Anak Kajang diterbitkan Badan Pengembangan dan Pembinaan Bahasa Kementerian Pendidikan dan Kebudayaan, tahun 2018. Penulisnya Kak Sabir atau S. Gegge Mappangewa. Ilustrator buku ini adalah Kak Ariyadi Arnas. Buku ini bisa diunduh dan dicetak gratis dari website-nya Badan Bahasa.
Buku Anak Kajang tebalnya 70 halaman. Tapi, isi ceritanya cuma 57 halaman. Itu pun tulisannya besar dan ada gambar-gambarnya. Jadi ... buku ini tidak terlalu tebal. Apalagi, ceritanya asyik sekali.
Buku ini menceritakan seorang anak laki-laki bernama Makkaraja. Dia berumur dua belas tahun dan masih kelas 5 SD. Makkaraja berasal dari Kampung Kajang. Letaknya di Kabupaten Bulukumba, Sulawesi Selatan.
Suatu hari, Kampung Kajang kedatangan seorang tamu jauh. Namanya Kak Aldino, dari Sumatra Barat.
Makkarja jadi pemandu buat Kak Aldino. Dia mengajak Kak Aldino keliling-keliling kampung untuk mengenali kebiasaan penduduk Kajang. Makkarja menunjukkan pada Kak Aldino kalau penduduk di Kajang, masih sangat kuat menjaga adat istiadat.
Misal, orang-orang Kajang hanya boleh memakai pakaian berwarna hitam. Sebab, menurut adat, warna hitam adalah lambang kesederhanaan, kebersamaan, dan kesetaraan.
Dengan memakai warna hitam, seluruh orang Kajang dianggap setara dan tak boleh diberi perlakuan yang berbeda. Pakaian hitam juga dimaksudkan agar pemakainya selalu ingat kematian.
Orang Kajang juga tidak boleh pakai barang elektronik dan teknologi. Di Kajang, tidak ada listrik, televisi, gadget, sepeda motor. Pakai sandal atau sepatu pun tidak boleh. Semua orang harus telanjang kaki.

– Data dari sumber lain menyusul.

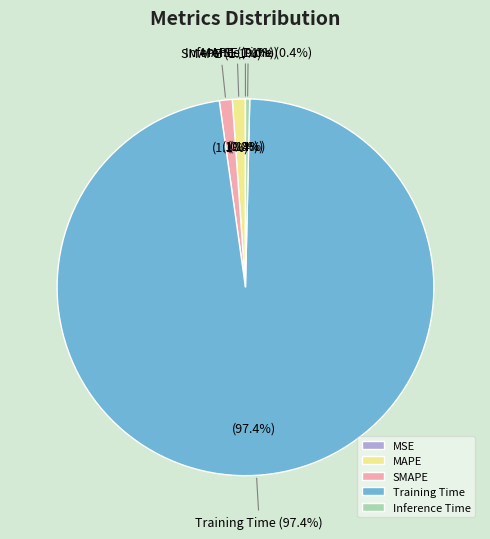

True or false: Training Time accounts for 84% of the total.

False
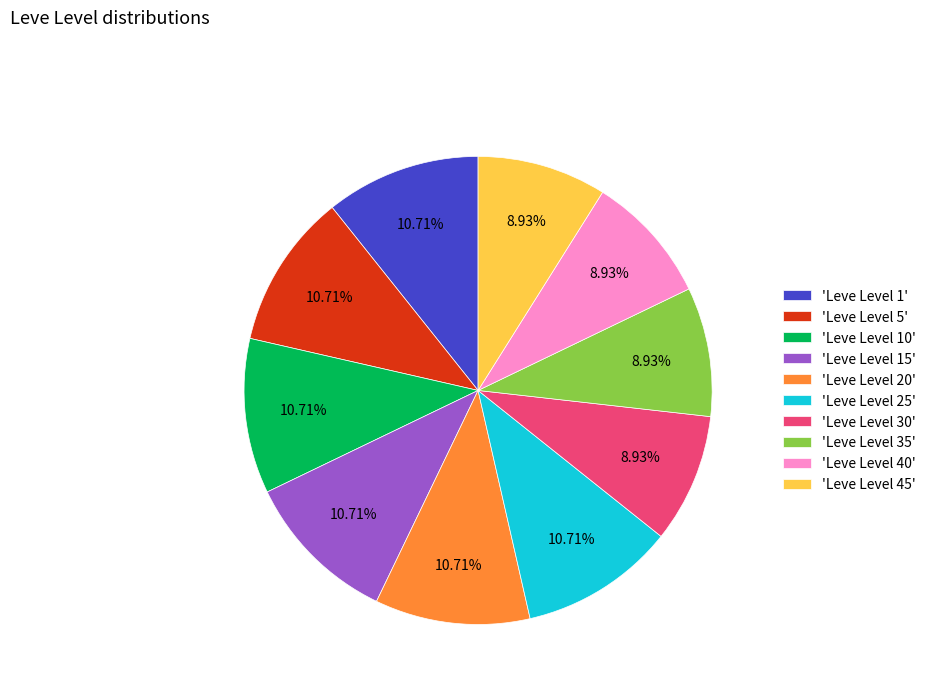

Combined, do 'Leve Level 10' and 'Leve Level 5' account for over 50%?

No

Rumah penduduk juga terbuat dari kayu. Tanpa semen, paku, cat, dan sebagainya.Kehidupan di Kajang dijalankan secara tradisional dan alami. Jauh beda sama kehidupan kita sehari-hari. Semuanya dilakukan tujuannya biar lingkungan alam tetap lestari dan terjaga.
Ngomong-ngomong soal lingkungan alam, di Kajang, hutan sangat dijaga. Orang yang ingin menebang kayu di hutan, harus menanam dulu dua pohon dan merawatnya sampai tumbuh sempurna. Tujuannya supaya hutan di Kampung Kajang tidak habis dibabat.
Membaca buku ini, membuat kita seperti diajak jalan-jalan ke suatu tempat jauh dan asing. Tapi membikin sangat penasaran. Lewat buku ini, kita jadi tahu kehidupan di Kampung Kajang. Kita jadi tahu kalau ada orang-orang yang mau hidup sangat sederhana untuk menjaga lingkungan alam.
Kita jadi salut sama orang-orang Kajang.
Sebagai pembaca, kita juga perlu berterima kasih sama Kak Sabir yang sudah menulis buku ini. Bahasa yang dipakai Kak Sabir, gampang dipahami. Memang ada beberapa selipan bahasa asing, yaitu bahasa Konjo.
Bahasa Konjo adalah bahasa yang dipakai di Kampung Kajang. Tapi, Kak Sabir memberi glosarium alias kamus kecil untuk mengartikan bahasa Konjo yang ada di buku ini.
Kita perlu juga terima kasih sama Kak Ariyadi Arnas yang sudah membuat gambar-gambar keren untuk buku ini. Karena gambar-gambar itu, buku ini jadi tambah enak dibaca.
Bagi teman-teman yang penasaran sama isi buku ini, ayo unduh bukunya di website Badan Pembinaan dan Pengembangan Bahasa. Gratis!
Dijamin kita bisa dapat banyak pengetahuan baru tentang budaya suku-suku di Indonesia. Suku Kajang salah satunya. Dengan tahu budaya suku lain, kita bisa belajar menghargai perbedaan. Dengan menghargai perbedaan, kita juga bisa lebih bijaksana.
Selain buku Anak Kajang, kita juga bisa mengunduh buku bacaan lain yang menarik di website Badan Pembinaan dan Pengembangan Bahasa. Bukunya bagus-bagus. Recommended buat anak-anak Indonesia.